COSA FARE
Formatta tutte le righe dell'elenco che segue come una lista JSON di stringhe, una stringa per ogni riga, senza includere le righe vuote.

ELENCO DA USARE
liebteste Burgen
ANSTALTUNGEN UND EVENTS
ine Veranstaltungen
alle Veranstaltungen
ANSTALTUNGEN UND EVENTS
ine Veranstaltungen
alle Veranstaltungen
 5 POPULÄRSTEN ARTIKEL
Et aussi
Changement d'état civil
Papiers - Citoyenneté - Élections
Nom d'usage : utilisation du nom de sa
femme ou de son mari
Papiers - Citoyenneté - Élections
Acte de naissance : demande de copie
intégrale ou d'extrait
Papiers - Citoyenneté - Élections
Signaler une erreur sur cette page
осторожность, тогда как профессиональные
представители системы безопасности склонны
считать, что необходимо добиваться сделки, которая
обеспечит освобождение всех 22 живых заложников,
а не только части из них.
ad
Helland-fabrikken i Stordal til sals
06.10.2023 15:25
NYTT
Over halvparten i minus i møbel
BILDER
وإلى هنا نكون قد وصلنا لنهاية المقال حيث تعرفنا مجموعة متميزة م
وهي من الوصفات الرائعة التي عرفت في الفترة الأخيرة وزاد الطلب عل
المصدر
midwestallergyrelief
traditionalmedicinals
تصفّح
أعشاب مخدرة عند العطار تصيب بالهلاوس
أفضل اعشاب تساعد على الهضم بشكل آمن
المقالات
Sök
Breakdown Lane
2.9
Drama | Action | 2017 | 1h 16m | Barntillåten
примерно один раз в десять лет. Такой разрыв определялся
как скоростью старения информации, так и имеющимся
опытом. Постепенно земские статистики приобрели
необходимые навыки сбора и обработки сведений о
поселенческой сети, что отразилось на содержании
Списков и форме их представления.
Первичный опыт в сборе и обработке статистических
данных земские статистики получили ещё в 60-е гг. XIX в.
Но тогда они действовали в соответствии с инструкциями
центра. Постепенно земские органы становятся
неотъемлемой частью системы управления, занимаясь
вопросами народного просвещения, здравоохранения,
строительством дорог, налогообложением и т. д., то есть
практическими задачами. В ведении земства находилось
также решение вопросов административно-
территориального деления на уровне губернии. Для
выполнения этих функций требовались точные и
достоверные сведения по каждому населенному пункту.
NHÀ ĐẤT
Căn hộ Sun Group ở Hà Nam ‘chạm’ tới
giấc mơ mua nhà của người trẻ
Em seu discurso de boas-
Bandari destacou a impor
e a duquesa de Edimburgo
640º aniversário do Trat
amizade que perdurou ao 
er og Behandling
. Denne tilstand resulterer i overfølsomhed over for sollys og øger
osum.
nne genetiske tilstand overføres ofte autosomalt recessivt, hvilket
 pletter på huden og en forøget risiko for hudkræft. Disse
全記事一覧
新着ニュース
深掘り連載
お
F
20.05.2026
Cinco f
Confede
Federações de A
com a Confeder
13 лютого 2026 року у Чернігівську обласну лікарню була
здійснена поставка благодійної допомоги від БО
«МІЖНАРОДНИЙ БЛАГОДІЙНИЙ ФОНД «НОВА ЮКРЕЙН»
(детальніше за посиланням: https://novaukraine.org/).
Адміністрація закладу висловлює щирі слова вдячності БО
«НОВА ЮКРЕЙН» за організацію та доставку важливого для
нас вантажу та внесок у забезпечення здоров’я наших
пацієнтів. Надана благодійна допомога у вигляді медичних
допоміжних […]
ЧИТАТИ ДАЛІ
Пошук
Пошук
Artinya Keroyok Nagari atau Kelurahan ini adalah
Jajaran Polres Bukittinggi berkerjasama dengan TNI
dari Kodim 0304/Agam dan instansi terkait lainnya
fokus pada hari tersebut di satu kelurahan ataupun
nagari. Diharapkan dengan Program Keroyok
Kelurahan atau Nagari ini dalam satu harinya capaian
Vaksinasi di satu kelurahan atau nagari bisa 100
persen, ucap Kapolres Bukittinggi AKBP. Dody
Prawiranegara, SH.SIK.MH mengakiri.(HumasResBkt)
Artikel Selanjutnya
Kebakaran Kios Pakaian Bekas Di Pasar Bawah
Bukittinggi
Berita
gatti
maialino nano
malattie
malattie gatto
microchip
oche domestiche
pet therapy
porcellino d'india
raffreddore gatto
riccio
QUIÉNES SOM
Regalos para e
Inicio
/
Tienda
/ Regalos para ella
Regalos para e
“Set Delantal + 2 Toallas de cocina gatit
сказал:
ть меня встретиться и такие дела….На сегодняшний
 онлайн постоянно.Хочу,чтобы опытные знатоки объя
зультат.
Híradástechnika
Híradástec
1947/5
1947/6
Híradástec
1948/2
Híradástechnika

RISULTATO ATTESO
[
  "liebteste Burgen",
  "ANSTALTUNGEN UND EVENTS",
  "ine Veranstaltungen",
  "alle Veranstaltungen",
  "ANSTALTUNGEN UND EVENTS",
  "ine Veranstaltungen",
  "alle Veranstaltungen",
  " 5 POPULÄRSTEN ARTIKEL",
  "Et aussi",
  "Changement d'état civil",
  "Papiers - Citoyenneté - Élections",
  "Nom d'usage : utilisation du nom de sa",
  "femme ou de son mari",
  "Papiers - Citoyenneté - Élections",
  "Acte de naissance : demande de copie",
  "intégrale ou d'extrait",
  "Papiers - Citoyenneté - Élections",
  "Signaler une erreur sur cette page",
  "осторожность, тогда как профессиональные",
  "представители системы безопасности склонны",
  "считать, что необходимо добиваться сделки, которая",
  "обеспечит освобождение всех 22 живых заложников,",
  "а не только части из них.",
  "ad",
  "Helland-fabrikken i Stordal til sals",
  "06.10.2023 15:25",
  "NYTT",
  "Over halvparten i minus i møbel",
  "BILDER",
  "وإلى هنا نكون قد وصلنا لنهاية المقال حيث تعرفنا مجموعة متميزة م",
  "وهي من الوصفات الرائعة التي عرفت في الفترة الأخيرة وزاد الطلب عل",
  "المصدر",
  "midwestallergyrelief",
  "traditionalmedicinals",
  "تصفّح",
  "أعشاب مخدرة عند العطار تصيب بالهلاوس",
  "أفضل اعشاب تساعد على الهضم بشكل آمن",
  "المقالات",
  "Sök",
  "Breakdown Lane",
  "2.9",
  "Drama | Action | 2017 | 1h 16m | Barntillåten",
  "примерно один раз в десять лет. Такой разрыв определялся",
  "как скоростью старения информации, так и имеющимся",
  "опытом. Постепенно земские статистики приобрели",
  "необходимые навыки сбора и обработки сведений о",
  "поселенческой сети, что отразилось на содержании",
  "Списков и форме их представления.",
  "Первичный опыт в сборе и обработке статистических",
  "данных земские статистики получили ещё в 60-е гг. XIX в.",
  "Но тогда они действовали в соответствии с инструкциями",
  "центра. Постепенно земские органы становятся",
  "неотъемлемой частью системы управления, занимаясь",
  "вопросами народного просвещения, здравоохранения,",
  "строительством дорог, налогообложением и т. д., то есть",
  "практическими задачами. В ведении земства находилось",
  "также решение вопросов административно-",
  "территориального деления на уровне губернии. Для",
  "выполнения этих функций требовались точные и",
  "достоверные сведения по каждому населенному пункту.",
  "NHÀ ĐẤT",
  "Căn hộ Sun Group ở Hà Nam ‘chạm’ tới",
  "giấc mơ mua nhà của người trẻ",
  "Em seu discurso de boas-",
  "Bandari destacou a impor",
  "e a duquesa de Edimburgo",
  "640º aniversário do Trat",
  "amizade que perdurou ao ",
  "er og Behandling",
  ". Denne tilstand resulterer i overfølsomhed over for sollys og øger",
  "osum.",
  "nne genetiske tilstand overføres ofte autosomalt recessivt, hvilket",
  " pletter på huden og en forøget risiko for hudkræft. Disse",
  "全記事一覧",
  "新着ニュース",
  "深掘り連載",
  "お",
  "F",
  "20.05.2026",
  "Cinco f",
  "Confede",
  "Federações de A",
  "com a Confeder",
  "13 лютого 2026 року у Чернігівську обласну лікарню була",
  "здійснена поставка благодійної допомоги від БО",
  "«МІЖНАРОДНИЙ БЛАГОДІЙНИЙ ФОНД «НОВА ЮКРЕЙН»",
  "(детальніше за посиланням: https://novaukraine.org/).",
  "Адміністрація закладу висловлює щирі слова вдячності БО",
  "«НОВА ЮКРЕЙН» за організацію та доставку важливого для",
  "нас вантажу та внесок у забезпечення здоров’я наших",
  "пацієнтів. Надана благодійна допомога у вигляді медичних",
  "допоміжних […]",
  "ЧИТАТИ ДАЛІ",
  "Пошук",
  "Пошук",
  "Artinya Keroyok Nagari atau Kelurahan ini adalah",
  "Jajaran Polres Bukittinggi berkerjasama dengan TNI",
  "dari Kodim 0304/Agam dan instansi terkait lainnya",
  "fokus pada hari tersebut di satu kelurahan ataupun",
  "nagari. Diharapkan dengan Program Keroyok",
  "Kelurahan atau Nagari ini dalam satu harinya capaian",
  "Vaksinasi di satu kelurahan atau nagari bisa 100",
  "persen, ucap Kapolres Bukittinggi AKBP. Dody",
  "Prawiranegara, SH.SIK.MH mengakiri.(HumasResBkt)",
  "Artikel Selanjutnya",
  "Kebakaran Kios Pakaian Bekas Di Pasar Bawah",
  "Bukittinggi",
  "Berita",
  "gatti",
  "maialino nano",
  "malattie",
  "malattie gatto",
  "microchip",
  "oche domestiche",
  "pet therapy",
  "porcellino d'india",
  "raffreddore gatto",
  "riccio",
  "QUIÉNES SOM",
  "Regalos para e",
  "Inicio",
  "/",
  "Tienda",
  "/ Regalos para ella",
  "Regalos para e",
  "“Set Delantal + 2 Toallas de cocina gatit",
  "сказал:",
  "ть меня встретиться и такие дела….На сегодняшний",
  " онлайн постоянно.Хочу,чтобы опытные знатоки объя",
  "зультат.",
  "Híradástechnika",
  "Híradástec",
  "1947/5",
  "1947/6",
  "Híradástec",
  "1948/2",
  "Híradástechnika"
]